Extract provided:

•••

Test Coverage Metrics

Current Coverage Status

pie title Test Coverage by Category
    "Unit Tests (Implemented)" : 40
    "Unit Tests (Missing)" : 10
    "Integration Tests (Implemented)" : 3
    "Integration Tests (Missing)" : 25
    "E2E Tests (Implemented)" : 3
    "E2E Tests (Missing)" : 20

Coverage Goals

| Test Type | Current | Target | Gap | |-----------|---------|--------|-----| | Unit Tests | 40 tests | 50 tests | 10 tests | | Integration Tests | 3 tests | 28 tests | 25 tests | | End-to-End Tests | 3 tests | 23 tests | 20 tests | | Performance Tests | 0 tests | 15 tests | 15 tests | | Chaos Tests | 0 tests | 12 tests | 12 tests |

Priority Test Implementation Order

1. Critical (Implement First)

   • E2E tests for all 5 workflow patterns
   • Integration tests for evolution system
   • Failure recovery tests for routing pattern
   • Quality gate tests for orchestrator-workers

2. High Priority (Implement Next)

   • Performance tests for parallel execution
   • Chaos tests for LLM adapter failures
   • Cross-pattern integration tests
   • Resource usage monitoring tests

3. Medium Priority (Implement Later)

•••

Update the test coverage text starting at "Coverage Goals" and ending at "Critical (Implement First)", replacing "Target" with "Goal".

•••

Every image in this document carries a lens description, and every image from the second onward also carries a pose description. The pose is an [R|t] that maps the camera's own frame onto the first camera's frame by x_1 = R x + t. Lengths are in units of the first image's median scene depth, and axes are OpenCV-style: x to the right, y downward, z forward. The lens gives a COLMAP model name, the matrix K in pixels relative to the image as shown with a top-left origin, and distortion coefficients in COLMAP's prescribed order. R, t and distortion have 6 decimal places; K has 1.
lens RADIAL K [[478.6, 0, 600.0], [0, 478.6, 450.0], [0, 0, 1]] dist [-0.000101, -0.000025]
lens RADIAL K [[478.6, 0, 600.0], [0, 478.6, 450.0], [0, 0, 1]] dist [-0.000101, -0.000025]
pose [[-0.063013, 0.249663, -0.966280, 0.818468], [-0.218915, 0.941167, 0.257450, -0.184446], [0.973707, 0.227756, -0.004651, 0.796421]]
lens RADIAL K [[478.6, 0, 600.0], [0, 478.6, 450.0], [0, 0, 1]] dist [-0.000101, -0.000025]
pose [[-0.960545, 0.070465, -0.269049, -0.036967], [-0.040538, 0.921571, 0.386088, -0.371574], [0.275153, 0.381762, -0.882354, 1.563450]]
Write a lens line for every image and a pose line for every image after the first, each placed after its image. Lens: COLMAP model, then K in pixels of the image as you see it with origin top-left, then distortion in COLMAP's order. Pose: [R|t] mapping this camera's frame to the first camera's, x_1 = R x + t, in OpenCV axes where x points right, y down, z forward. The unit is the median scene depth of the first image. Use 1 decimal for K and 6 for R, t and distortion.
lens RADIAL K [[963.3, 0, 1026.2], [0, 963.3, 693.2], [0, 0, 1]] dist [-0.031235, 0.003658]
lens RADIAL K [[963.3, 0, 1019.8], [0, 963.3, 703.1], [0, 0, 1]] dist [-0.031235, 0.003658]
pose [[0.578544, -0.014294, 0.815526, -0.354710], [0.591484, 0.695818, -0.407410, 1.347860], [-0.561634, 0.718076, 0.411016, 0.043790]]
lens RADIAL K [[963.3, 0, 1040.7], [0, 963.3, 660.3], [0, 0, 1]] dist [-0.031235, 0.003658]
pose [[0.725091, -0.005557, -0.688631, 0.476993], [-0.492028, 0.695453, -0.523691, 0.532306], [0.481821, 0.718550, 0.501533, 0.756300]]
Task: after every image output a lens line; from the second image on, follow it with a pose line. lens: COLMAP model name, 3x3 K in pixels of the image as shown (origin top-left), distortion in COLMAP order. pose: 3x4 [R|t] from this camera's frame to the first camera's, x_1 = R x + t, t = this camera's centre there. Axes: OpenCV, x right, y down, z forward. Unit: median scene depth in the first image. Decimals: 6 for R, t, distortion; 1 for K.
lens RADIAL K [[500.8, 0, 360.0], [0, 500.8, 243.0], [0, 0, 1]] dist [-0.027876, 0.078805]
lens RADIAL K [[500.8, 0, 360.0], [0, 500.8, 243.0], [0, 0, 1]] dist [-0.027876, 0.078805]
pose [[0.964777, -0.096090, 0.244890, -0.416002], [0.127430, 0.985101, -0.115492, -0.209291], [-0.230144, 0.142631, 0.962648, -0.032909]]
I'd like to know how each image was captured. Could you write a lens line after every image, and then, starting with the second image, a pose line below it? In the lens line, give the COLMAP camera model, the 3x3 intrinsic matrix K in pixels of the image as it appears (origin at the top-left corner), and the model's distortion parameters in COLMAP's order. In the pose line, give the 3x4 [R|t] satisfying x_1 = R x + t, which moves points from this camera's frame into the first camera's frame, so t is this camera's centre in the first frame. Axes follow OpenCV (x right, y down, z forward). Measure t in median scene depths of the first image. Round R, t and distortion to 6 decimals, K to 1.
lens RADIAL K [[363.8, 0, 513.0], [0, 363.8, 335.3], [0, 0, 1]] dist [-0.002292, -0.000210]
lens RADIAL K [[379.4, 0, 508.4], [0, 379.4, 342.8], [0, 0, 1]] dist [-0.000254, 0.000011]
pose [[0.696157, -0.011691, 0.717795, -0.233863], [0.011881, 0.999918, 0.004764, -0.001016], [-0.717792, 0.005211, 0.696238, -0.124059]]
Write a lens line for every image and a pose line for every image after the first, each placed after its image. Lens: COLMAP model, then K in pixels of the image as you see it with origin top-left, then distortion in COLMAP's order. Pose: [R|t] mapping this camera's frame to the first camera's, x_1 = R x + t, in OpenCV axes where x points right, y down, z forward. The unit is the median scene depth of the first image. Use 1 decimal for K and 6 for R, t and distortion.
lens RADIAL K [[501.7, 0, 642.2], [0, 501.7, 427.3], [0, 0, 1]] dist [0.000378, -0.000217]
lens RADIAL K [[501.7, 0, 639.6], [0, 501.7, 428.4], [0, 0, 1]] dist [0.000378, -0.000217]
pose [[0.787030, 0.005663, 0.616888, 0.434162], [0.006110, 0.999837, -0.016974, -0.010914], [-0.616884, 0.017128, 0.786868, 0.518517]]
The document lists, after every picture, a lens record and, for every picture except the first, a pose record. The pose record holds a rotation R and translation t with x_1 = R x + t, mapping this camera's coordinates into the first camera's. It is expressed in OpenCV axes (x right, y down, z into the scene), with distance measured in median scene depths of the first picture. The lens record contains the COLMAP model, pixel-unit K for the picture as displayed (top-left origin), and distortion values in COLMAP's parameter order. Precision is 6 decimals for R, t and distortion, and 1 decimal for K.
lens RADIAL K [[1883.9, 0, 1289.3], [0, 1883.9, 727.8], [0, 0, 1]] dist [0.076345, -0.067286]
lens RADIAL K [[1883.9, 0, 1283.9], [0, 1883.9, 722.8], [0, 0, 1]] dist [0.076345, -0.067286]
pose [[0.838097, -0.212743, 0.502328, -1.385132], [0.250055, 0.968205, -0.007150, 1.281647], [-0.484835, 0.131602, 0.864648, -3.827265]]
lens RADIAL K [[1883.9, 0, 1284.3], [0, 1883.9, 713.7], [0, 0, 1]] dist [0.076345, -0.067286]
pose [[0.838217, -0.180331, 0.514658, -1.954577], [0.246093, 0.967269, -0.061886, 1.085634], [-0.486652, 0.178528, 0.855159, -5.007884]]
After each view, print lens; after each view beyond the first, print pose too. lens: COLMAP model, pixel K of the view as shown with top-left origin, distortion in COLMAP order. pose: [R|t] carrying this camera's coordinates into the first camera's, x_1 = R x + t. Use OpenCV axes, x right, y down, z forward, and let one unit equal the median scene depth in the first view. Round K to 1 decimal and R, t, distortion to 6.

•••

Result for this task:
Coverage Goals

| Test Type | Current | Goal | Gap | |-----------|---------|--------|-----| | Unit Tests | 40 tests | 50 tests | 10 tests | | Integration Tests | 3 tests | 28 tests | 25 tests | | End-to-End Tests | 3 tests | 23 tests | 20 tests | | Performance Tests | 0 tests | 15 tests | 15 tests | | Chaos Tests | 0 tests | 12 tests | 12 tests |

Priority Test Implementation Order

1. Critical (Implement First)